Surely some of the money Iwi have received in Treaty settlement could go towards educating the parents and feeding the kids.

Sadly many sympathetic New Zealandrs who think feeding kids at school is the way to deal with this issue have had no experience of the inadequacy of many of our kids parents. Some parents need to think about where when and how they spend their benefit $$

I know of many low income wage earning kiwis who struggle to feed their kids but they manage as they think about where the priorities lie.

John Key travels whilst NZ falls deeper in to the mire of poverty and lack of vision.

Vicki responds:

Annie G you are wrong, there isn’t enough money on a low wage or benefit to pay housing, power and then food on top. The typical low income or benefit covers housing, power, petrol ..there is nothing left after that for food.

Also the majority of beneficaries are only short term, long term benefit use is a small minority….you seem to be prejudice against certain people, but the fact is, working or not food and housing is so insanely expensive something has to be done to help these kids.

And Katrina respionds to that:

Vicki I don’t think Annie G is being prejudice, she sounds like she knows what she is talking about after having been at the coal face.

Anyone in a school environment on a regular basis sees the variety of parents within a school. Some are genuine people who have fallen on temporary hard times and some parents really are of a different mentality where they expect everyone else to do everything.

We see this different attitude in schools that are a higher decile as well the attitude is the same just the bank balance is different.

Solving the hungry kids at school problem

Solving child poverty – make the fat kids give half their school lunch to the impoverished kids, and solve the obesity problem at the same time.

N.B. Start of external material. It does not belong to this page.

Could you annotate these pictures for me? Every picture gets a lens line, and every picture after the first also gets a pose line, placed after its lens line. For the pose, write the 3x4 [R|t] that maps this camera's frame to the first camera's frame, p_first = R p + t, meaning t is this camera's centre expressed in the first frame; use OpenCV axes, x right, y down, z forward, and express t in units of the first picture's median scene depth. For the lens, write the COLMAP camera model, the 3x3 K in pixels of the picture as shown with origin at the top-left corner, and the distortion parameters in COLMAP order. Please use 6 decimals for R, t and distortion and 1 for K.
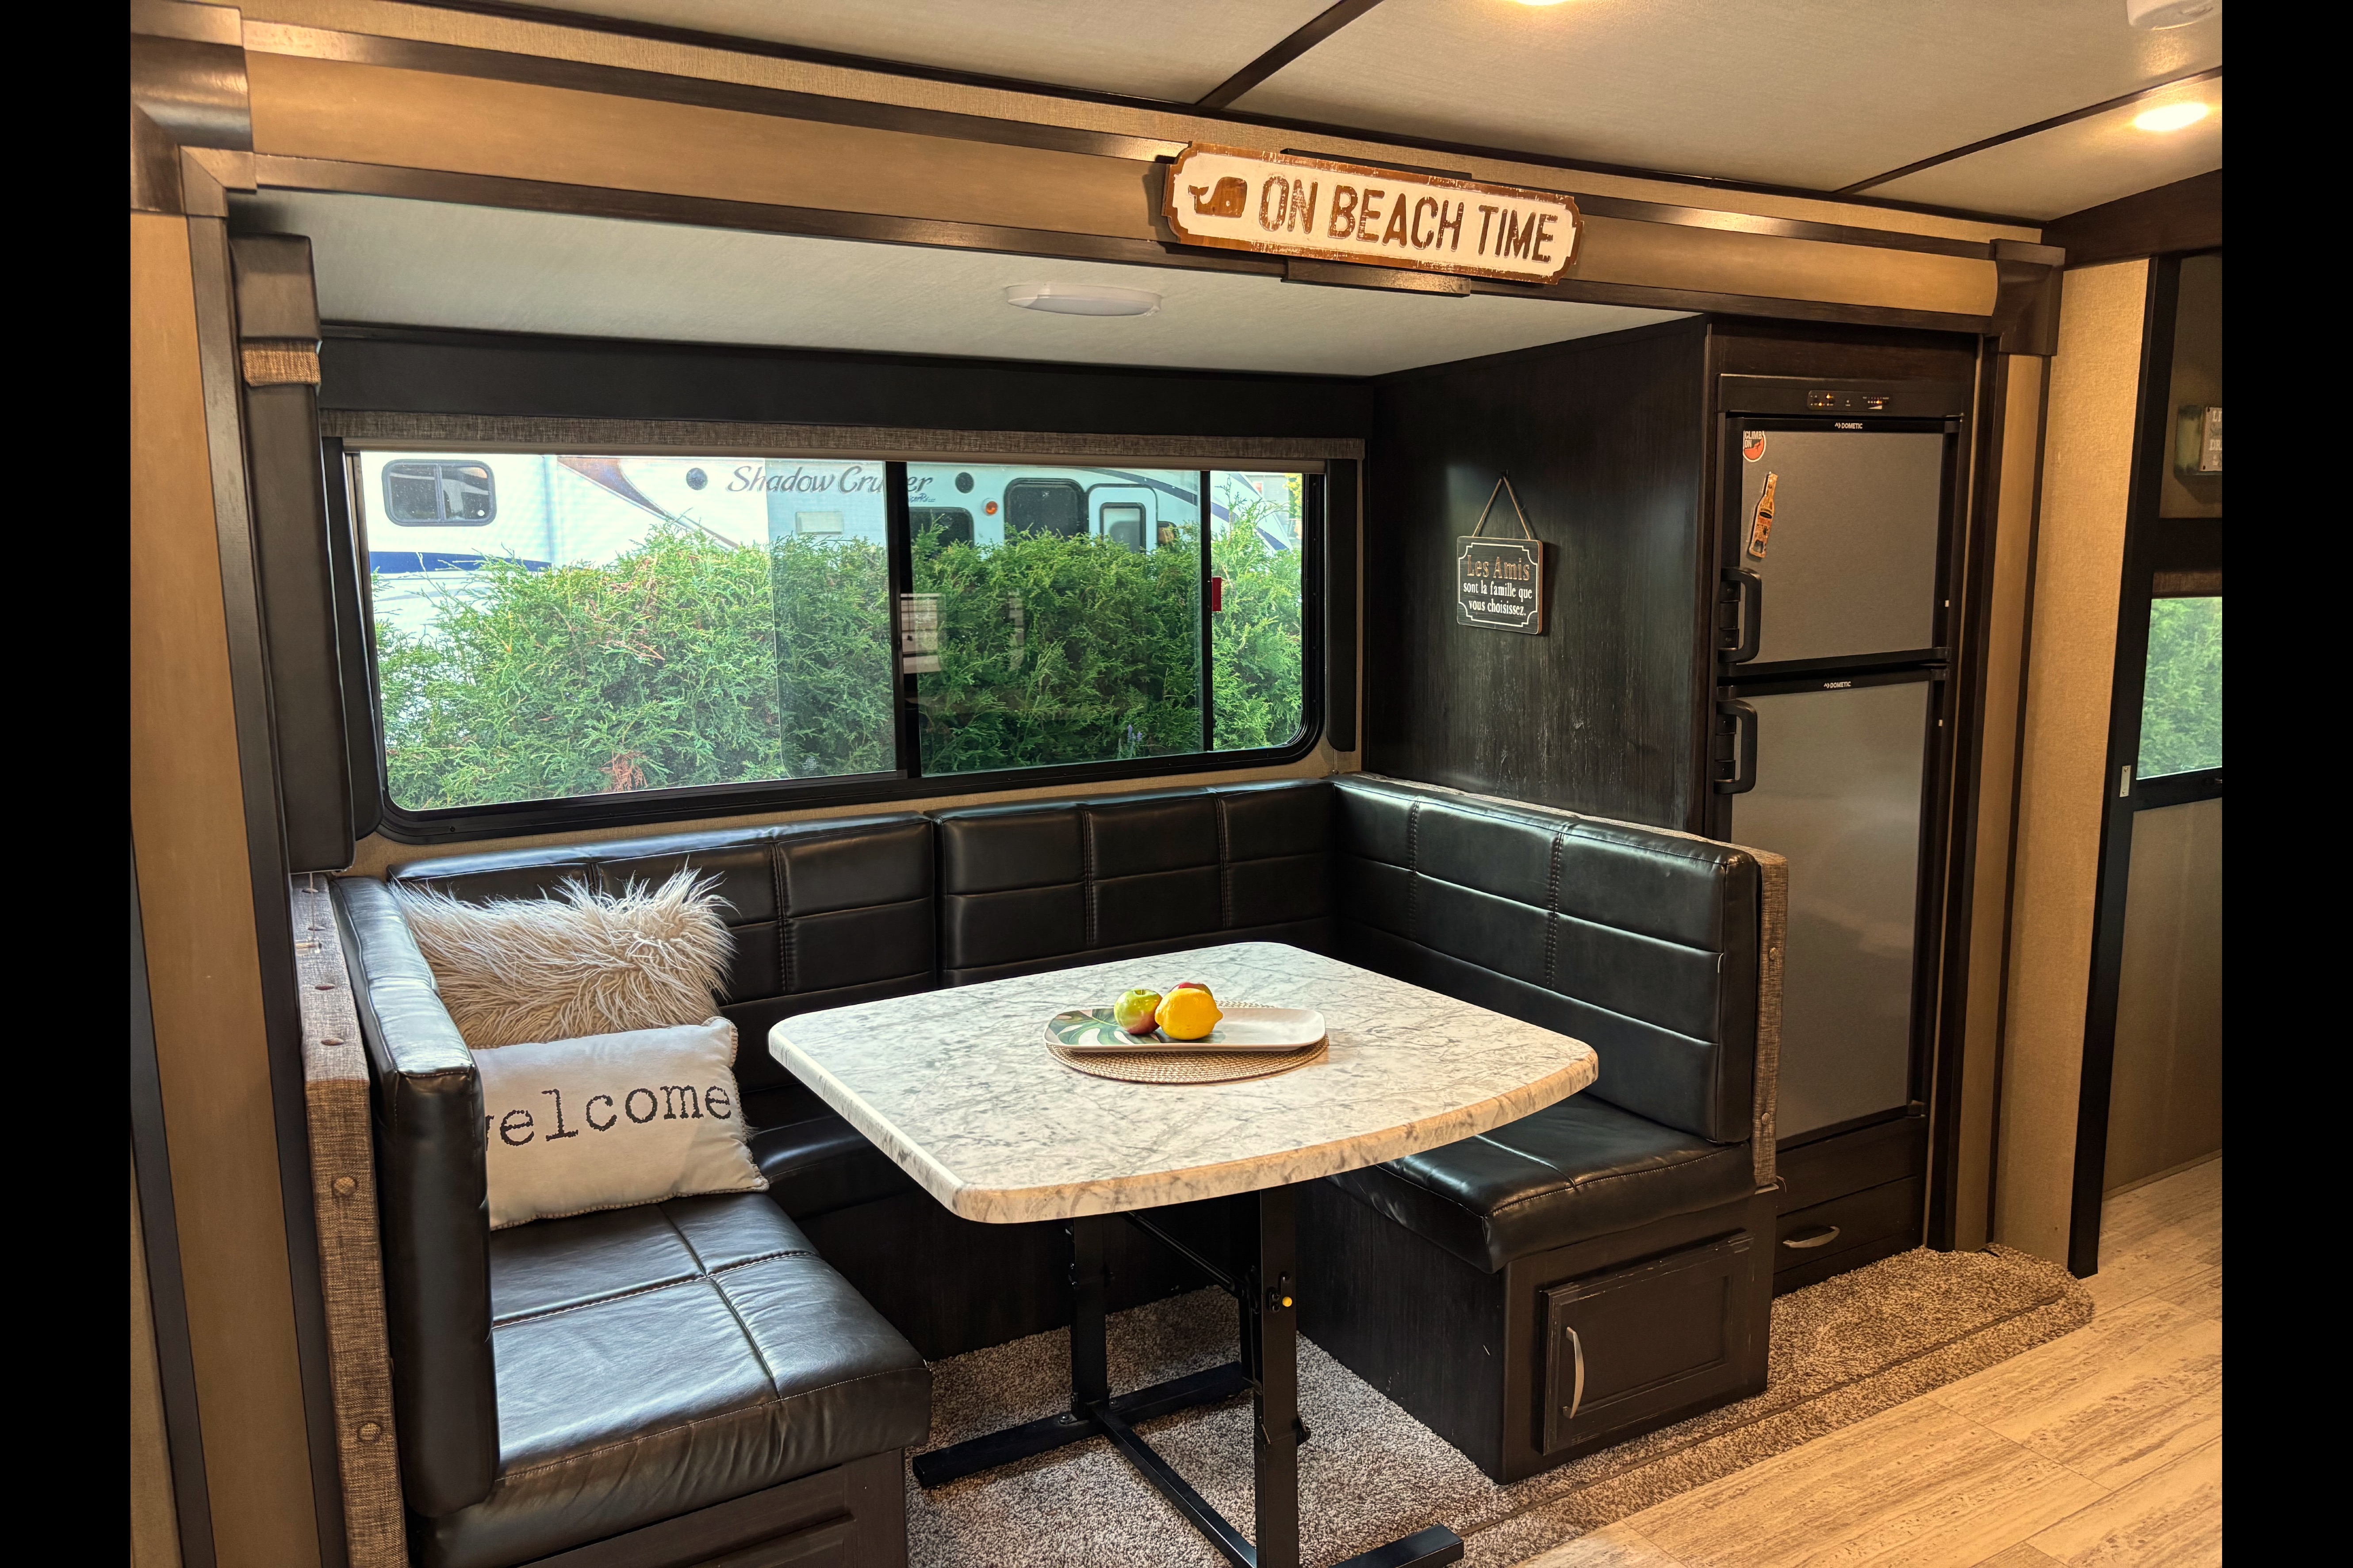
lens RADIAL K [[1610.4, 0, 1165.3], [0, 1610.4, 789.1], [0, 0, 1]] dist [0.028411, -0.017928]
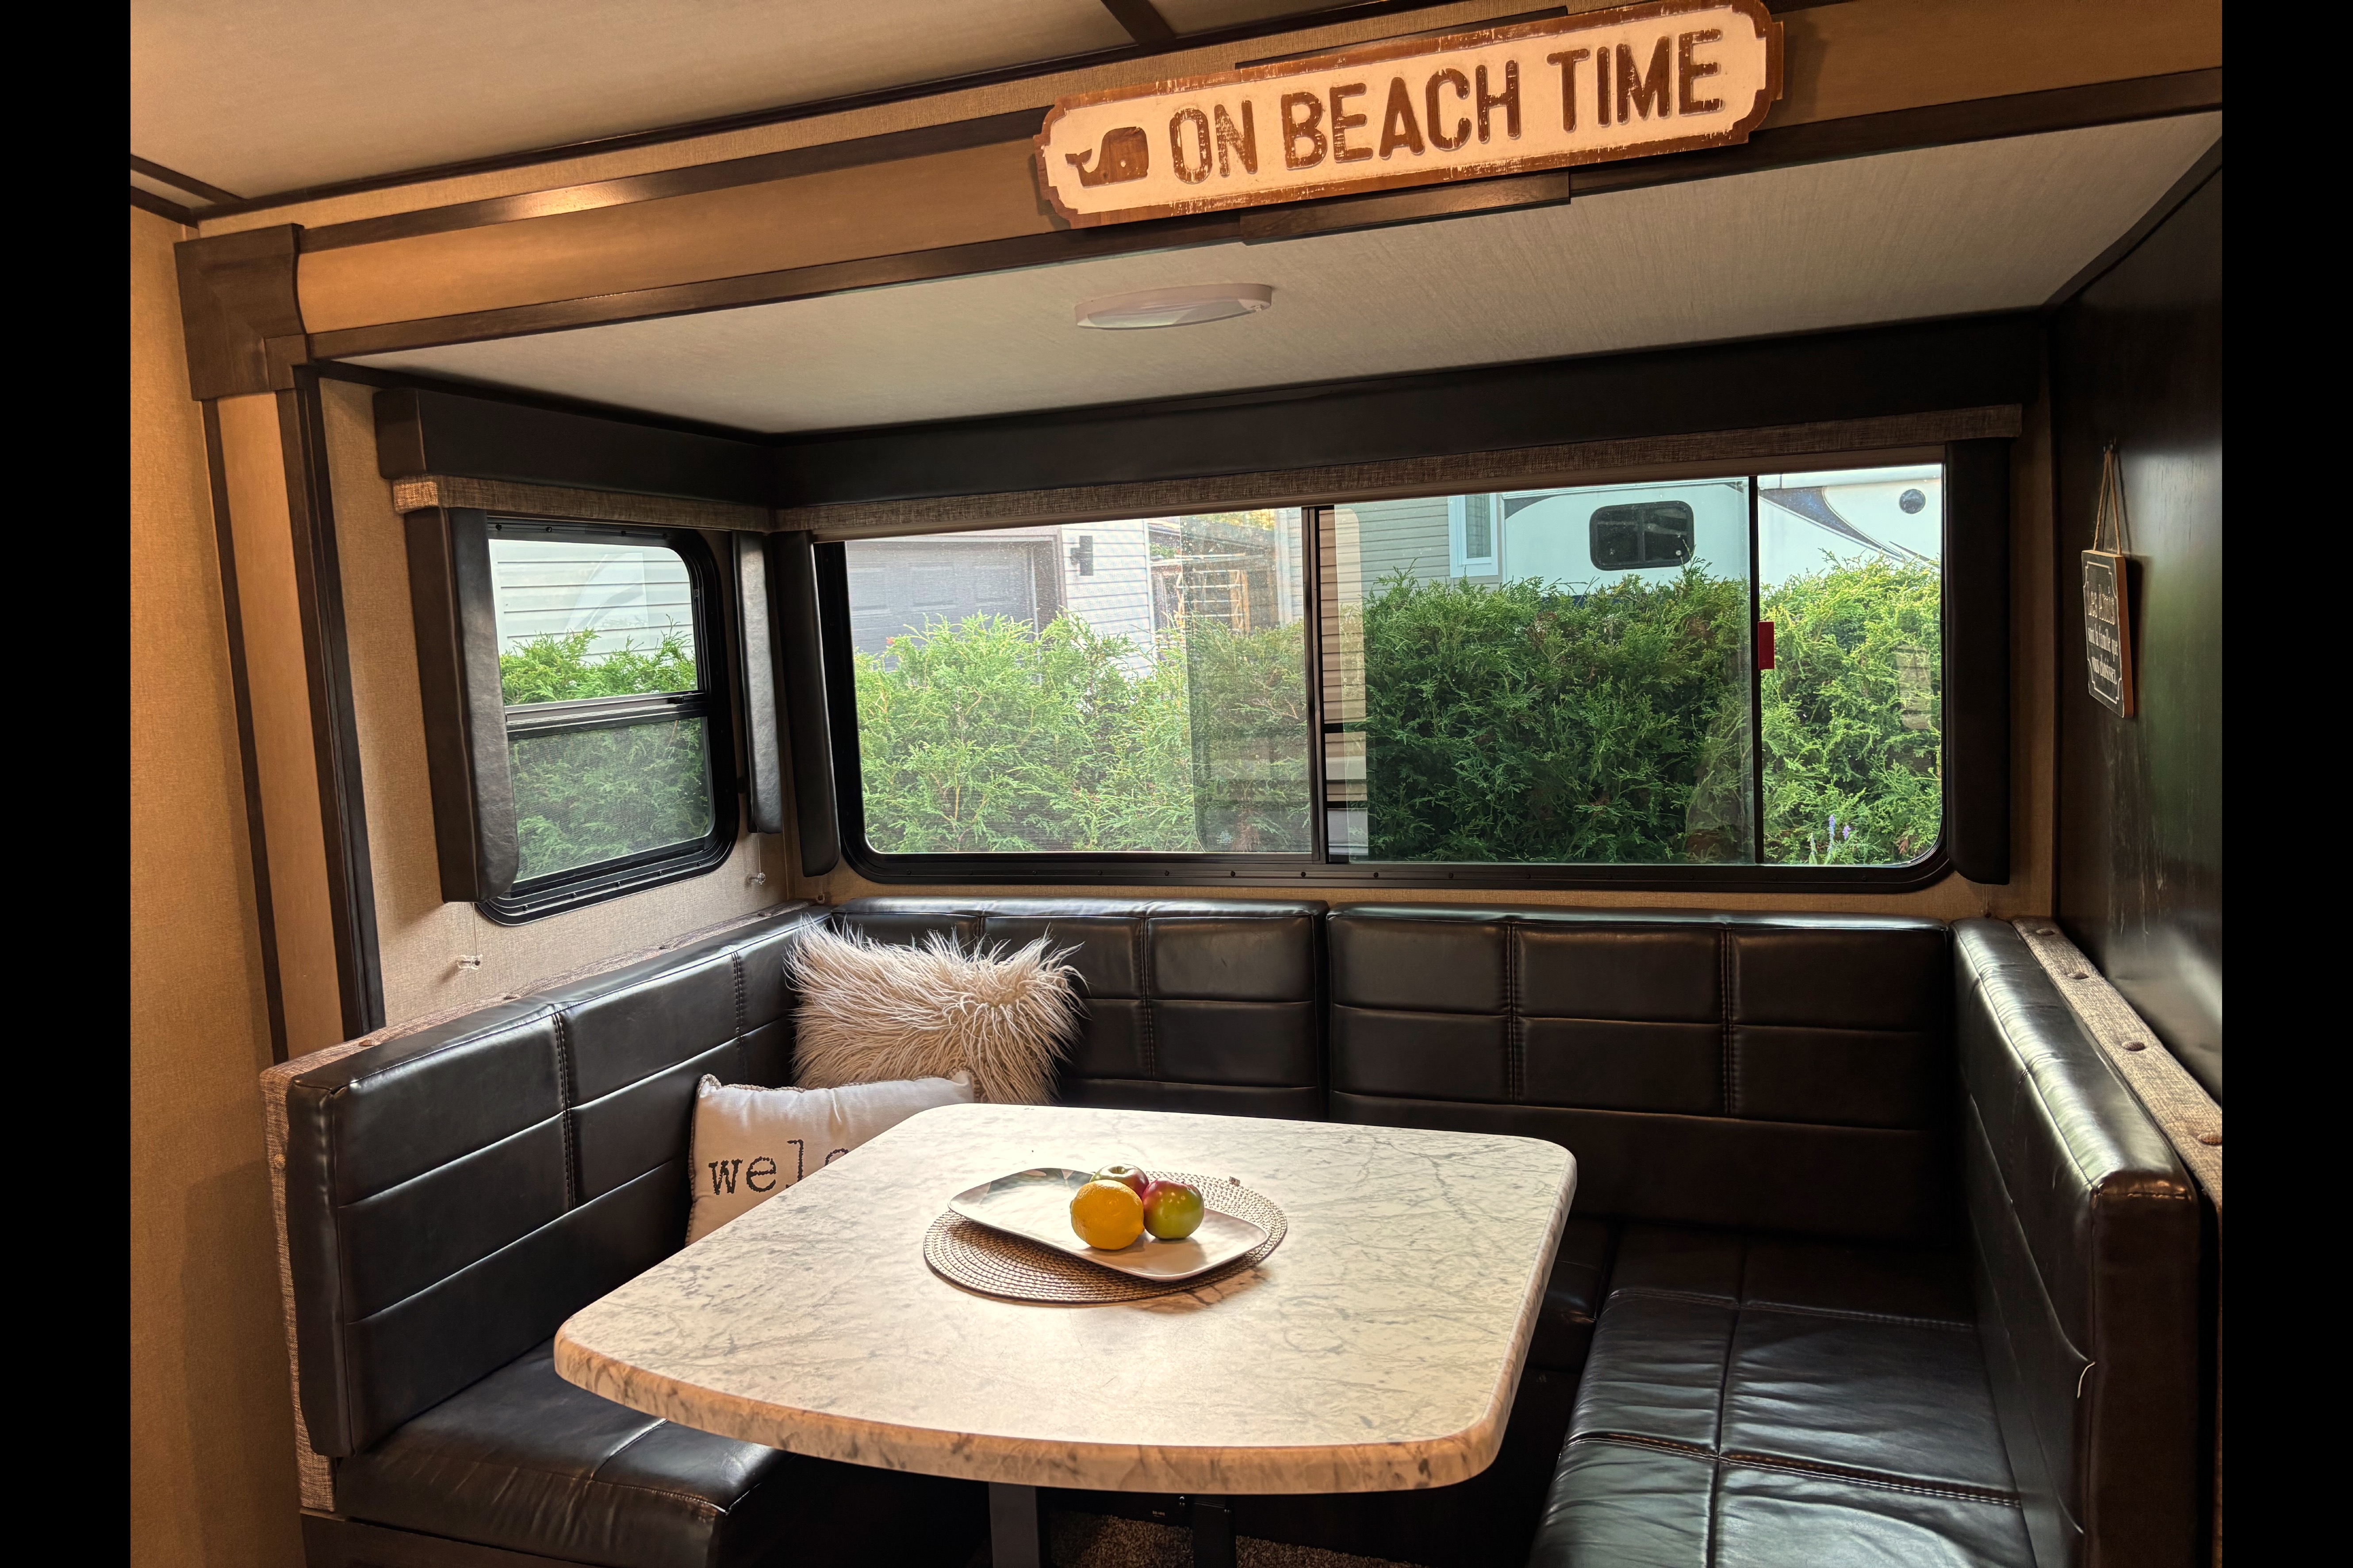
lens RADIAL K [[1610.4, 0, 1180.1], [0, 1610.4, 785.4], [0, 0, 1]] dist [0.028411, -0.017928]
pose [[0.646017, 0.057527, -0.761152, 0.605656], [-0.072056, 0.997299, 0.014218, -0.075626], [0.759914, 0.045661, 0.648418, 0.497213]]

Call it a consumption tax.

More seriously, how would free food at school affect:

  • the obesity problem?
  • the bad parent problem?
  • the lazy kid in the morning problem?

I was often too late and lazy to bother about breakfast before school.

Culture of violence in schools

New Zealand’s culture of violence is spread through much of our society. That it is apparently protected by schools trying to protect their reputations at the cost of teacher and pupil safety is, if true, disgraceful.

The secret story of violence in schools

A teacher is punched in the face, another is shoved in the chest and their lunch stolen, one is regularly verbally abused while another has their car vandalised.  But at the schools’ request, none of it is reported to police.

Post-Primary Teachers Association president Robin Duff called the situation “intolerable”.

He said, in the PPTA News, the teachers’ union could not continue to be “complicit in this conspiracy of silence” that concealed the level of violence within schools.

He said competitiveness in schools gave them an incentive to hide issues of violence towards teachers and staff, and some schools didn’t want police involved because it could lead to negative publicity.

The national executive was “particularly concerned” to learn that some schools were actually forbidding teachers from reporting instances to police.

This is similar to families who keep violence secret to avoid exposing their reputation or mana to scrutiny. But…

The Secondary Principals’ Association was reluctant to support the  PPTA’s move.

President Patrick Walsh said he had not seen any evidence of a conspiracy of silence, nor was he aware of principals banning teachers from reporting assaults to police.

An open inquiry would find out if he’s right or not.

Walsh said some schools could be worried by bad publicity associated with assaults, but principals would be foolish to cover up violence against teachers because it could result in a personal grievance case against the school.

But there are serious claims that it’s happening.

Until we deal with our violence problems openly and honestly the culture will continue to ruin people’s lives – can it will continue to cost some lives.

Dirty school secrets, like dirty family secrets, need to be exposed and addressed. This takes courage, but it’s something we as a country need to do.